Go to therapy together
Offer to attend counseling sessions as a couple. Not only will you be able to provide comfort and moral support when he or she needs it, but chances are you’ll develop a better understanding of his or her situation, as well.
Even then, know that recovery may not happen right away. “A lot of couples come in and they want to fix things quickly, and it doesn’t work like that,” says Michelle Riba, MD, professor of psychiatry at the University of Michigan. “Listening and understanding—and not being impatient—are the first steps to recognizing that therapy, with time, can be very healing.”
Don’t take anything personally
It’s not easy for people to understand why their partner can’t separate them from their abuser. “They think, ‘I’m not like that; I would never do that; why can’t she see that?’” says Carpenter. “It’s difficult not to take it personally when someone is having trouble with sexual experiences and sexual contact.”
But it’s not personal. “It’s very much about the patient’s individual experience and how it’s still affecting them today,” says Carpenter, “which is all the more reason to try to be patient and let the patient lead the way.” Attending couples therapy together can also help avoid hurt feelings on both sides, and help you both understand each other’s needs and concerns.
If your partner has PTSD, this may cause disruptions in other parts of life, as well. “It’s not just about sex,” says Dr. Rica. “Things like going to the gym, or having children, or going to the primary-care doctor can all be difficult for someone who’s still affected by a trauma. Partners can watch out for these issues, and may be able to recognize when something isn’t quite right.”

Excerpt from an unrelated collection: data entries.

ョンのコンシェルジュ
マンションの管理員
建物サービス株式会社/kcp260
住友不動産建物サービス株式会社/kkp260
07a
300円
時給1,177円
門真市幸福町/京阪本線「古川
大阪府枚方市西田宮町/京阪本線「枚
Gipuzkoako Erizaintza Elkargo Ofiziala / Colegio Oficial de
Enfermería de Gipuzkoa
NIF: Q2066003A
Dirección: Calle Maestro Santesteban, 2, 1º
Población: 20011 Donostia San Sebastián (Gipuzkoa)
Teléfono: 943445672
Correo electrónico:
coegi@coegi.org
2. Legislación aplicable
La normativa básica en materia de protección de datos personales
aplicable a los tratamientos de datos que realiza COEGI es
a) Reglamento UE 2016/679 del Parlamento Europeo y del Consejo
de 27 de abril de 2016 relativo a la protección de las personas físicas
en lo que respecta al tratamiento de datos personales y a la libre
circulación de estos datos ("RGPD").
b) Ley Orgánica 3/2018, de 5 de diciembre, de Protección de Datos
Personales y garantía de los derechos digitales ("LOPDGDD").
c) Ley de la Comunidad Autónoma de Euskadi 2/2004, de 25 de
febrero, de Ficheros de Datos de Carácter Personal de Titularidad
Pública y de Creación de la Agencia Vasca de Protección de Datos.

Let your partner take the lead in the bedroom
Before you engage in sexual activity with your partner, consider discussing ahead of time what he or she wants—and does not want—out of the experience. Then, says Dr. Rica, let him or her take the lead in terms of how far things go. “Every person is different, and not every trauma survivor wants the same kind of sex,” she says, “but the important thing is checking in with each other and making sure both parties are comfortable every step of the way.”
That means getting consent from your partner before you try anything new or different, and watching for signs of withdrawal or distress. And if your partner does feel triggered or needs to stop, ask what you can do to help. Some people may need space and time to be alone, while others may want comforting. “Letting your partner know that you’re there for them, in any way they need you, can go a long way,” says Dr. Rica.